Tovi: Modernizing HPC Systems Throughout Academia, Industry, and Government
Modernizing HPC infrastructure allows all services to be run under one environment, which brings both increased efficiency to all services, not just HPC workloads, and decreased management overhead for system administrators.
High performance computing (HPC) systems are ubiquitous in academic, industrial, and government organizations and are used for a wide range of applications from basic research all the way to operational systems. Depending on the application, an HPC system can be composed of a single compute server (i.e., node) or can be composed of hundreds or even thousands of nodes that are networked together. HPC continues to experience rapid adoption as a game-changing technology and decision-making aid. In addition, with the ever-growing volume and velocity of data across the battlefield and the increasing use of Artificial Intelligence (AI) in theater, HPC systems are expected to also be deployed at the tactical edge. This will lead to even further adoption of HPC systems as they move beyond stationary emplacements to mobile, forward-deployable systems.
Whereas HPC systems leverage the latest software and hardware to achieve remarkable processing capabilities, there is a fundamental problem with current HPC infrastructure: HPC workload management solutions (e.g. SLURM, HTCondor, IBM LSF, etc.) are not compatible with modern microservices architecture. Microservices enable applications to be built more easily by breaking them down into smaller components that work together collectively. Microservices have replaced monolithic architectures to support scalable software that is composed of smaller applications (i.e., containers) that work together by communicating through language-independent interfaces. Indeed, containers are an increasingly popular method to enable software to run reliably when moved from one computing environment to another. The use of containers has exploded in recent years and this trend is expected to continue for the foreseeable future. The majority of containers are orchestrated, with Kubernetes being the most popular container orchestration platform available. Kubernetes is an open-source system for automating deployment, scaling, and management of containerized applications. Managed Kubernetes services have seen significant growth in recent years and are still the standard for managing container environments in the cloud.

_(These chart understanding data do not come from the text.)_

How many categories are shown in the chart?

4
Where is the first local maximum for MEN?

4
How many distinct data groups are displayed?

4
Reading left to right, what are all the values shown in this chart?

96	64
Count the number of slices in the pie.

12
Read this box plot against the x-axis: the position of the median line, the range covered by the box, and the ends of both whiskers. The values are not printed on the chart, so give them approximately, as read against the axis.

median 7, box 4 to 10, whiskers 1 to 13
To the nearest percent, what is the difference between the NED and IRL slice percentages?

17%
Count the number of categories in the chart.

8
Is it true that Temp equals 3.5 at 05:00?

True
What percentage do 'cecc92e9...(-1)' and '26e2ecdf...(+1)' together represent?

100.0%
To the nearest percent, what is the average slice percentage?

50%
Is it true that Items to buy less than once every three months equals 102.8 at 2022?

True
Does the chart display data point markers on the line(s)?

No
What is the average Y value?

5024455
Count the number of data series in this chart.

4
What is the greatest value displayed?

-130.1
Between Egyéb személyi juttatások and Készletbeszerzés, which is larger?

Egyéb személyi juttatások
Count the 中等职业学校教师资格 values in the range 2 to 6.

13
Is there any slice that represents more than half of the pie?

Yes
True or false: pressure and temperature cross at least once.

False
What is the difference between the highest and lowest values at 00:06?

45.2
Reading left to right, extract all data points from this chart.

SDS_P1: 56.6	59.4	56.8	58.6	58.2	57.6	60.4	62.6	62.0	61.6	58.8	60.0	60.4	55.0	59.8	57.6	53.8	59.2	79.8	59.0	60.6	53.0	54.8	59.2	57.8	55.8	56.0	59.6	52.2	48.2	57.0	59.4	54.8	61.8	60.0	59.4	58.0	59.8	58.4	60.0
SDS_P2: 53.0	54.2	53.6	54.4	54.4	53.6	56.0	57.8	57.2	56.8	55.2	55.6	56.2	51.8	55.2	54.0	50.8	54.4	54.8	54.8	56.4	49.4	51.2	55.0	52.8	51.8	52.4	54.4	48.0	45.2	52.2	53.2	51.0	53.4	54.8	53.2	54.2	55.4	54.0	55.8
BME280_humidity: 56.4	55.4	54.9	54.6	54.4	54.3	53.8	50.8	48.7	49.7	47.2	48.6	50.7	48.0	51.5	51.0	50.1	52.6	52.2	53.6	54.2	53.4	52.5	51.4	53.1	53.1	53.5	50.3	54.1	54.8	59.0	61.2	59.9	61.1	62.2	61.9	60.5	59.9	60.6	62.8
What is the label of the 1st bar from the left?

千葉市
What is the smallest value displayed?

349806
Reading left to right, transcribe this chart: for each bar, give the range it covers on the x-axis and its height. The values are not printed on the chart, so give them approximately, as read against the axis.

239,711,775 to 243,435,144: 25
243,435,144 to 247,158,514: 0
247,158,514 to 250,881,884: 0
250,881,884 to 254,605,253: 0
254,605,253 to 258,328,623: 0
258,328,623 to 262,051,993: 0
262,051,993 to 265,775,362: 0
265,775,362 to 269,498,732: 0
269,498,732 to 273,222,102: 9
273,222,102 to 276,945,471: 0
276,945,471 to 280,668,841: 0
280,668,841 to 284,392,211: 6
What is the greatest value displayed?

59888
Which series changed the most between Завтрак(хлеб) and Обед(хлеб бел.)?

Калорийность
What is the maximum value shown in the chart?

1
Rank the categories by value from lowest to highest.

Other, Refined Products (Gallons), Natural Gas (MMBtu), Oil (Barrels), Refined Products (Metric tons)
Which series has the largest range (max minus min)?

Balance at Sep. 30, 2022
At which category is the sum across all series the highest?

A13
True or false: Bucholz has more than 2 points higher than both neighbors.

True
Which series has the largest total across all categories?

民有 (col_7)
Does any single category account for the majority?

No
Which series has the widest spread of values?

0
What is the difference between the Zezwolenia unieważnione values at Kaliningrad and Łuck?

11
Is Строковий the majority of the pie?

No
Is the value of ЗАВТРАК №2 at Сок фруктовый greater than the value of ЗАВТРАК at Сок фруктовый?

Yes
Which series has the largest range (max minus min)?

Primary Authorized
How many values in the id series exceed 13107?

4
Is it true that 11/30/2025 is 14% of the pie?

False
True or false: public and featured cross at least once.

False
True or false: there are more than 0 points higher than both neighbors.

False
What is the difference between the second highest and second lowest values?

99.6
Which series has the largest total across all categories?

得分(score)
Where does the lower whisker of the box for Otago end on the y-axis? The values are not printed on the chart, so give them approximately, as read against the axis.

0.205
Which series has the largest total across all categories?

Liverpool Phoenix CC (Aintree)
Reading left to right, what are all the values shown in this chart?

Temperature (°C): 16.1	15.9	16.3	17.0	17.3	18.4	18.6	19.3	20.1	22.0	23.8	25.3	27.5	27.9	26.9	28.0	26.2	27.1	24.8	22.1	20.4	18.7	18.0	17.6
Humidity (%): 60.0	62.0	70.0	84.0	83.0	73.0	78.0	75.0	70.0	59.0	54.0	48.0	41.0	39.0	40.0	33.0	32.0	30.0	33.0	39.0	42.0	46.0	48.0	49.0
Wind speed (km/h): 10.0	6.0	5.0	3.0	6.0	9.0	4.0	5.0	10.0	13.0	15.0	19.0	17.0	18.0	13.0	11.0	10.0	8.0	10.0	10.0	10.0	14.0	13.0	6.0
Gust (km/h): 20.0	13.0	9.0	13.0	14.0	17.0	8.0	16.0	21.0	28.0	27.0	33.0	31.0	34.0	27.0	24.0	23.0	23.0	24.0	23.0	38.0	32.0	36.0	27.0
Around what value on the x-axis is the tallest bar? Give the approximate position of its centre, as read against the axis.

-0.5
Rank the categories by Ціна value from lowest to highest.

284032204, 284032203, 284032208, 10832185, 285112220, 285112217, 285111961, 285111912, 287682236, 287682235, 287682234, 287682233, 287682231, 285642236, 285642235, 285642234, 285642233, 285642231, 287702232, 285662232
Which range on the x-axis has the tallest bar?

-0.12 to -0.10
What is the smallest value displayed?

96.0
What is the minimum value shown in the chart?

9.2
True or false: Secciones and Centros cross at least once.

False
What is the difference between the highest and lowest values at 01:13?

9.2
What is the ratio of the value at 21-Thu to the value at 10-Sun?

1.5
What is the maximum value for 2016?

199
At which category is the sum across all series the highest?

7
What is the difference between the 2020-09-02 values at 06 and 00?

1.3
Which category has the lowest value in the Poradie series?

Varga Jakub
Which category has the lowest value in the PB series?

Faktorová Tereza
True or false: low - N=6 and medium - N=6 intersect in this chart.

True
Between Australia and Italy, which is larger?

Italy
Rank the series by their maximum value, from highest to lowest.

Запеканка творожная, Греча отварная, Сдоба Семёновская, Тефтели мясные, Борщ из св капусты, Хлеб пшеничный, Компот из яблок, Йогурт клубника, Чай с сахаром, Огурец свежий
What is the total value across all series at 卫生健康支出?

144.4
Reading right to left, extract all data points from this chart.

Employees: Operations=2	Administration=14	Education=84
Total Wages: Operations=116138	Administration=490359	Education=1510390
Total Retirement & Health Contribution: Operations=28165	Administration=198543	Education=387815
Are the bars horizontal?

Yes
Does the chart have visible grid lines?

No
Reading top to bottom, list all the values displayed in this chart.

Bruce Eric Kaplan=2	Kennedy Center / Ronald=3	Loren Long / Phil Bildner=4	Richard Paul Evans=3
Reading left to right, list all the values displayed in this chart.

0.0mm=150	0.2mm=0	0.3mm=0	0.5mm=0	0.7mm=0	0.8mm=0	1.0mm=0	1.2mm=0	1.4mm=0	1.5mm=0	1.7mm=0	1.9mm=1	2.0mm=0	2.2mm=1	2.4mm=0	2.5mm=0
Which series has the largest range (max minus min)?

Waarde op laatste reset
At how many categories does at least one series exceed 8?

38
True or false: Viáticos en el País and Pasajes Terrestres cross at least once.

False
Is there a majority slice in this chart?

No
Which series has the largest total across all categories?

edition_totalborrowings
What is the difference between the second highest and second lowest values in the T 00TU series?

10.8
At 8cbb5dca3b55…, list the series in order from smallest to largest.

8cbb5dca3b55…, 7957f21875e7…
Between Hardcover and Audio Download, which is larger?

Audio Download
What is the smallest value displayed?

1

While Kubernetes was built to orchestrate applications of loosely coupled, containerized services the types of applications that run on Kubernetes is very different from those that run on HPC systems. Indeed, HPC applications are designed to run to completion, leveraging resources optimally, whereas Kubernetes applications usually run continuously. Microservices users typically leverage containers for speed and modularity; whereas HPC users are more focused on portability and the ability to encapsulate the software with containers. While containers are extremely valuable for a wide range of HPC applications, making the switch to containers can be very difficult. Indeed, HPC applications are difficult to deploy on Kubernetes. Tovi was designed to modernize HPC clusters, enabling HPC users to benefit from Kubernetes orchestration. Thus, Tovi provides a robust and reliable solution to run HPC workloads with Kubernetes. Therefore, Tovi enables organizations to simultaneously reduce costs and maintain maximum flexibility. Tovi is built as a Kubernetes application, which means Tovi users can benefit from Kubernetes container orchestration and at the same time maintain all the benefits of a reliable and robust HPC workload manager. Tovi is simple, easy to use, and designed with the demands of a wide range of HPC applications in mind. Tovi lets users request resources instead of requesting time. Tovi handles the scheduling to maximize resource utilization and minimize wait times. Moreover, since Tovi is built as a Kubernetes application, adding and removing resources, updating system settings, and customizing the deployment is painless and often requires little or no downtime.